### Exercise goal
When you copy the data that follows, reproduce every word exactly and leave out the images.

### Material for this task
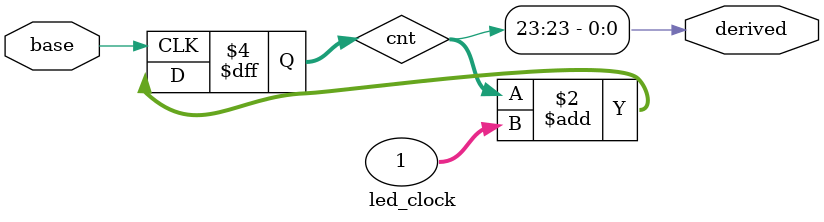
<source format=sv>
module led_clock(
	input logic base,
	output logic derived);
	logic [31:0] cnt = 32'h00000000; // initialize counter with zero
	always_ff @(posedge base) begin
		cnt <= cnt + 1; // count up
	end
	assign derived = cnt[23];
endmodule
</source>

### Result
<source format=sv>
module led_clock(
	input logic base,
	output logic derived);
	logic [31:0] cnt = 32'h00000000; // initialize counter with zero
	always_ff @(posedge base) begin
		cnt <= cnt + 1; // count up
	end
	assign derived = cnt[23];
endmodule
</source>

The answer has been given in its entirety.